Theylan allowed himself a pause. “Now if you wish to start again and speak to me with the respect I am due, you will gain the same from me. You can either have me as a friend whom will take care of your people as my own, or continue your grievance mongering and see what that earns you. It makes no difference to me, other than I might well enjoy one more than I do the other.” He offered, with the faintest, coldest of smiles on his lips, his eyes gleaming with either mischief, or something far more sinister. “Compared to me, you are the Dirter, nay the 'tourist' here, so shall we try again?” The tone softer this time around.

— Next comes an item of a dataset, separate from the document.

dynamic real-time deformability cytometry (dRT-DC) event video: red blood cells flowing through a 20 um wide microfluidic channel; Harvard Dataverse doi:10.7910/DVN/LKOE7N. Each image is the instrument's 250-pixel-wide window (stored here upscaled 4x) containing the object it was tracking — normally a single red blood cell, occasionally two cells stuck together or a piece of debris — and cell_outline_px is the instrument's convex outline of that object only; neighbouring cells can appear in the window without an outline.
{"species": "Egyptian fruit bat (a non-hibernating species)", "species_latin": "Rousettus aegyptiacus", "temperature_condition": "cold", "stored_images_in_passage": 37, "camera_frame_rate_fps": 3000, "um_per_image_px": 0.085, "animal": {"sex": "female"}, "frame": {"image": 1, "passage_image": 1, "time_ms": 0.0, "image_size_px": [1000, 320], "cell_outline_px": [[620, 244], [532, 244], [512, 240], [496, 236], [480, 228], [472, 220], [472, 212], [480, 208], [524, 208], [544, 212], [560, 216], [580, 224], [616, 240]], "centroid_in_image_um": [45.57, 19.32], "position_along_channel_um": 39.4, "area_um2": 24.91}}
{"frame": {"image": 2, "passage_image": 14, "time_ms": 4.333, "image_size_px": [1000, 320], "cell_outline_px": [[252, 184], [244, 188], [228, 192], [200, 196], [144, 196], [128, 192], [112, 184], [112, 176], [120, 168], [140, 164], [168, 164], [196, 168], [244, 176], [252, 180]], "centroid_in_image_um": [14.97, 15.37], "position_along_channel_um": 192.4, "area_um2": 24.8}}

"Thank you, Lieutenant th'Zohan," Meilin said graciously, "for reminding the good Rish captain that she is welcome to return her people to the void if our terms do not suffice to her satisfaction. But perhaps we can do better, for posterity's sake." Turning back to Bossa, she then straightened herself. "It seems to me that we are agreed: you receive valuable real estate in exchange for compliance with the station's administration; we perform safety inspections in exchange for free access to the Enclave; and we all continue to share one another's air and hospitality." Meilin spit into her palm and extended it to Bossa. "Let us seal it."

"You Fleeter's do things very strangely," Bossa said, and instead reached into a pocket and held out a tissue to Meilin. "I find it agreeable, even this blue skinned ice devil you bring to us to make with the barkin'. He's adorable, but I've seen Gorn who were more threatening. Vulcans, now they knew how to hide insults in their words. But Andorians, well, you bring hammer to to do a job eh?"

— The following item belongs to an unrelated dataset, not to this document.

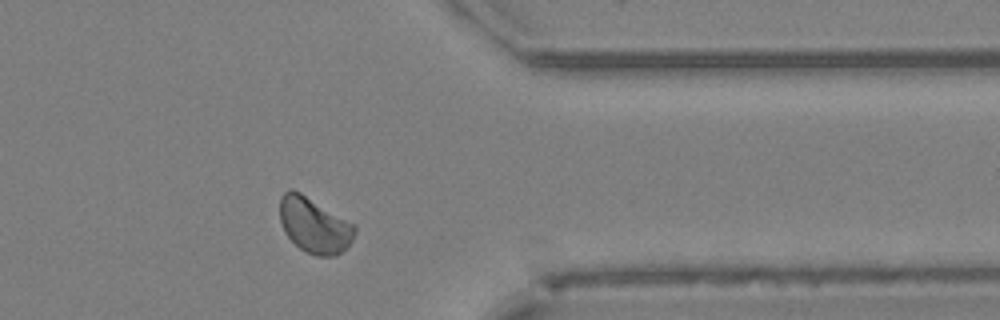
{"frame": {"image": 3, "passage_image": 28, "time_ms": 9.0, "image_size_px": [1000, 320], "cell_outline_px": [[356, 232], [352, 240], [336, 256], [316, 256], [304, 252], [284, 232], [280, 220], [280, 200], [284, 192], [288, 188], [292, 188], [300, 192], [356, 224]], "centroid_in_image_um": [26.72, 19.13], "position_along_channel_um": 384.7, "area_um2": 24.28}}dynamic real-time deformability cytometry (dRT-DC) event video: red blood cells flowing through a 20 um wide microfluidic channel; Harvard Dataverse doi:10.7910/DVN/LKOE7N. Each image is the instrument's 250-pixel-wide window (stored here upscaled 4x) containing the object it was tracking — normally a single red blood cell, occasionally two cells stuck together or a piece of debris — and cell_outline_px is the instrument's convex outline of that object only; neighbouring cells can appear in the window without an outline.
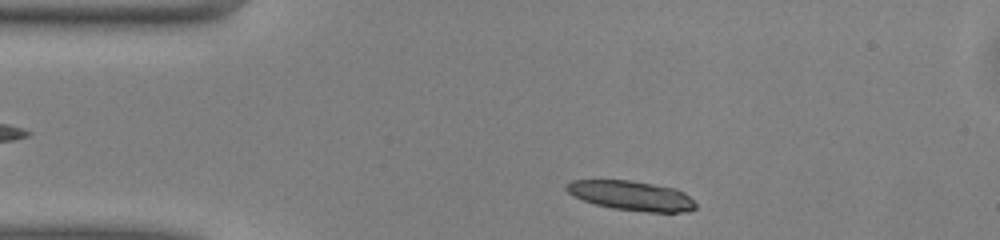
{"species": "common noctule bat (a hibernating species)", "species_latin": "Nyctalus noctula", "temperature_condition": "warm", "stored_images_in_passage": 42, "camera_frame_rate_fps": 3000, "um_per_image_px": 0.085, "animal": {"sex": "male", "body_mass_g": 13.0, "forearm_length_mm": 53.1}, "frame": {"image": 1, "passage_image": 2, "time_ms": 0.333, "image_size_px": [1000, 240], "cell_outline_px": [[696, 208], [688, 212], [648, 212], [612, 208], [596, 204], [584, 200], [568, 192], [564, 188], [564, 184], [572, 180], [632, 180], [676, 188], [684, 192], [696, 204]], "centroid_in_image_um": [53.68, 16.62], "position_along_channel_um": 31.3, "area_um2": 22.31}}
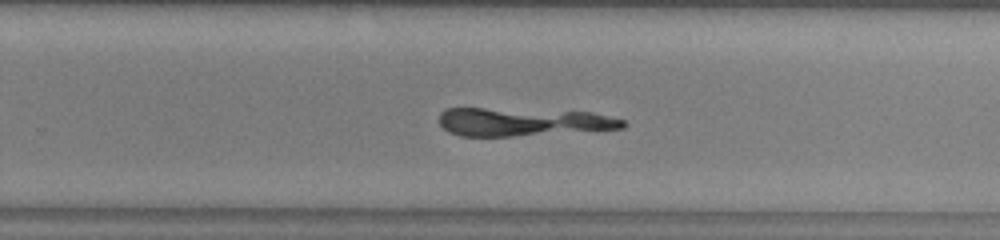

Theylan arched his eyebrow. "You seem to be under the impression that I hold my tongue to hide insults. On the contrary, I'm merely being polite." The Andorian bowed his head. "In deference to my superior of course. Pray that it never becomes time for that hammer to fall."

'Oh don't you worry none. Us Rish, well verse are we in avoiding the hit. Won't be the first time we've been run out of a colony, won't be the last. Its how we have fun," Bossa said with a wink to Theylan.

"There is one other thing," Meilin added near the end. "To finalize our trade today, I would request a few of your hydroponic specialists, as many as can be spared. Our Agricultural Dome suffered damage during transit and is in need of repair. In compensation, your workers may claim crop shares commensurate with their contribution."

"I find that agreeable, though I would want the terms of their service in writing to hold all of us to account. We work together, not for one but for all agreed?" Bossa said. "I will not be providing you workers in bondage for your fields, but we be working together so it's not like that is it?

"Compensation is compensation," Meilin said. "In the name of fostering mutual trust -- I'll provide you with a copy of the audio-visual recording of this entire exchange for safe-keeping."

"Good enough for me," Bossa said with a grin on her lips.

Meilin returned her smile with a subdued one of her own. "Excellent. Have your specialists report to me. They will require... clearance... before being given access to sensitive areas."

"I'll make sure they know to keep their hands in their pockets if that's what you're implying," Bossa said, that same grin on her lips.